# Conductor and insulator losses

1. Jun 8, 2013

### anhnha

Hi,
I need help to understand these statements:
The generators at the power plant can be operated as either, constant voltage source (CVS), or constant current source (CCS). To obtain a CVS, you spin the generator at constant speed. To obtain a CCS, you spin at constant torque. The CVS is used exclusively in power distribution because losses are lower. Conductors lose more power than insulators, so they generate at 100% voltage all the time, & the current varies with load, & it is usually well below 100% capacity.
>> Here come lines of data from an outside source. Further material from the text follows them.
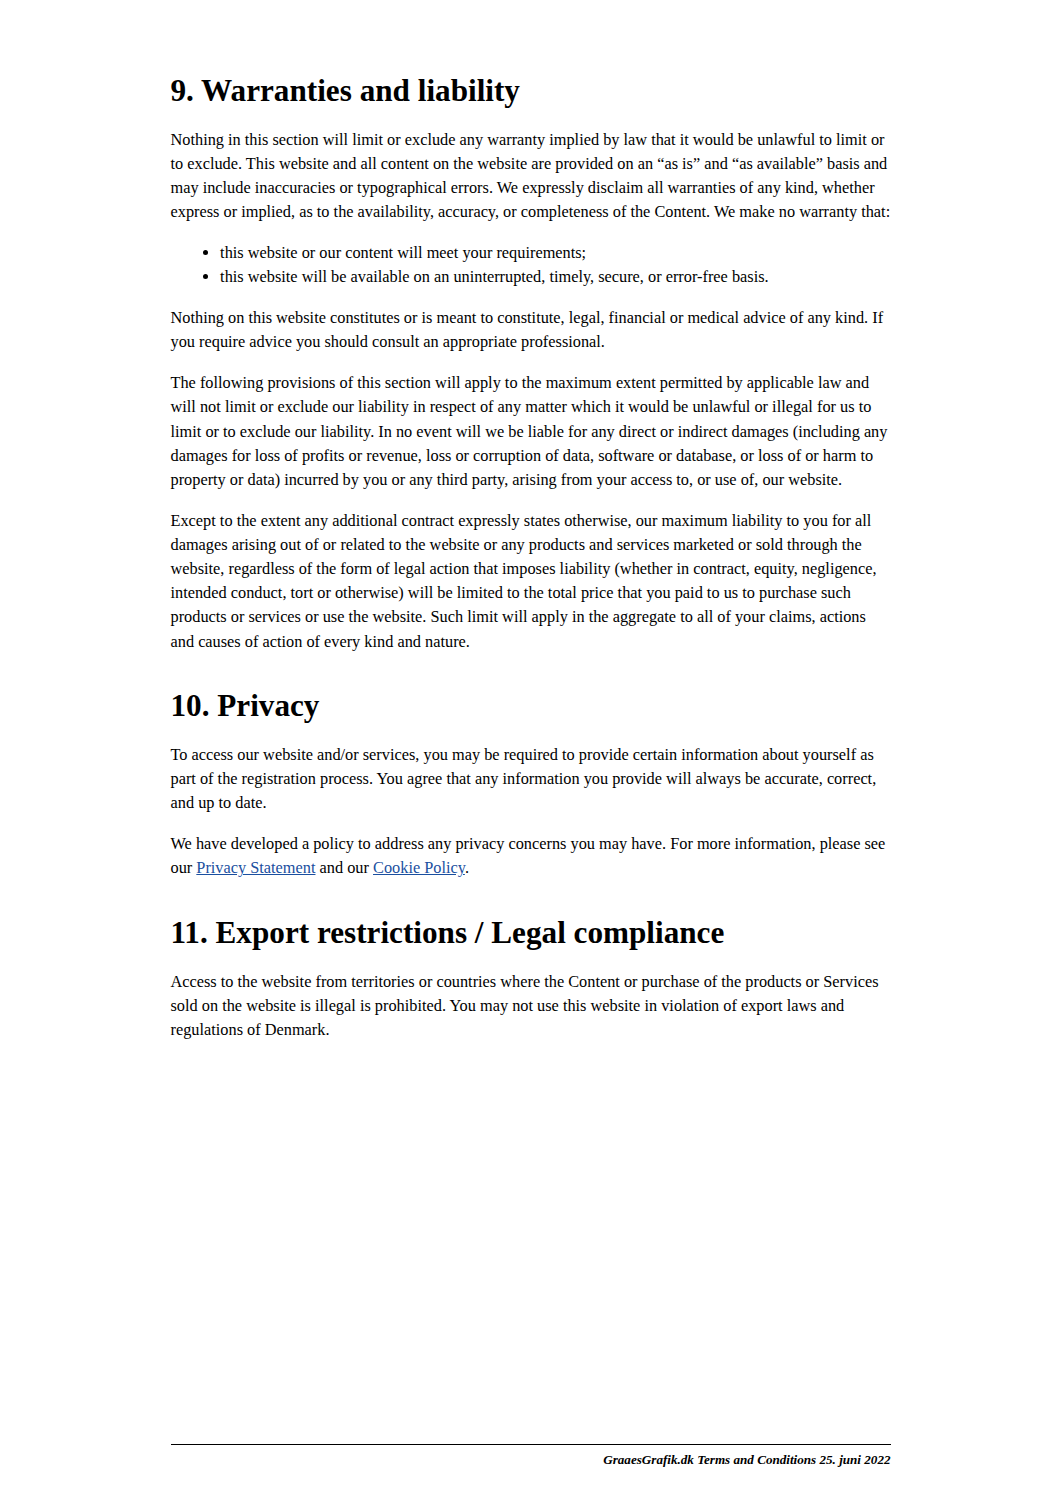9. Warranties and liability
Nothing in this section will limit or exclude any warranty implied by law that it would be unlawful to limit or to exclude. This website and all content on the website are provided on an “as is” and “as available” basis and may include inaccuracies or typographical errors. We expressly disclaim all warranties of any kind, whether express or implied, as to the availability, accuracy, or completeness of the Content. We make no warranty that:
this website or our content will meet your requirements;
this website will be available on an uninterrupted, timely, secure, or error-free basis.
Nothing on this website constitutes or is meant to constitute, legal, financial or medical advice of any kind. If you require advice you should consult an appropriate professional.
The following provisions of this section will apply to the maximum extent permitted by applicable law and will not limit or exclude our liability in respect of any matter which it would be unlawful or illegal for us to limit or to exclude our liability. In no event will we be liable for any direct or indirect damages (including any damages for loss of profits or revenue, loss or corruption of data, software or database, or loss of or harm to property or data) incurred by you or any third party, arising from your access to, or use of, our website.
Except to the extent any additional contract expressly states otherwise, our maximum liability to you for all damages arising out of or related to the website or any products and services marketed or sold through the website, regardless of the form of legal action that imposes liability (whether in contract, equity, negligence, intended conduct, tort or otherwise) will be limited to the total price that you paid to us to purchase such products or services or use the website. Such limit will apply in the aggregate to all of your claims, actions and causes of action of every kind and nature.
10. Privacy
To access our website and/or services, you may be required to provide certain information about yourself as part of the registration process. You agree that any information you provide will always be accurate, correct, and up to date.
We have developed a policy to address any privacy concerns you may have. For more information, please see our Privacy Statement and our Cookie Policy.
11. Export restrictions / Legal compliance
Access to the website from territories or countries where the Content or purchase of the products or Services sold on the website is illegal is prohibited. You may not use this website in violation of export laws and regulations of Denmark.
GraaesGrafik.dk Terms and Conditions 25. juni 2022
Can you help me explain the bold part? I don't understand why insulator losses are taken into acount.
Where does these losses come from? With conductor losses, I think it is caused by resistance of the conductor but I am totally lost about insulator loss.

2. Jun 9, 2013

### PhanthomJay

There is no such thing as a perfect insulator, so as long as there is a path to ground there will be small currents passing along its surface. These currents are called leakage currents, and are typically very small compared to the line currents, and thus power losses through the insulators are very small compared to the wire losses through (i^2)R heating losses. If the insulators get contaminated however, now you've got more than losses to worry about.

3. Jun 9, 2013

### anhnha

Thanks,
Losses in conductor is: L = i^2*R
How can I calculate the loss in insulator?
And can you explain more about the bold sentences? I am not quite understand it.

4. Jun 9, 2013

### PhanthomJay

It's a bit beyond my expertise, but insulator power losses are dependent upon a number of variables, like leakage distance, air temperature, and humidity, and losses are best determined through lab testing. Insulator power losses are orders of magnitude less than conductor losses: for a long transmission line, conductor losses might be a few MW, whereas insulator losses might be a few KW . Power lines have conductors sized for peak amperage during short term high temperature conditions; on a regular day to day basis, the conductors normally carry well below, on average, 40 percent of their current rating, so i^2*R losses are not as drastic as they would be if carrying full rated current all the time.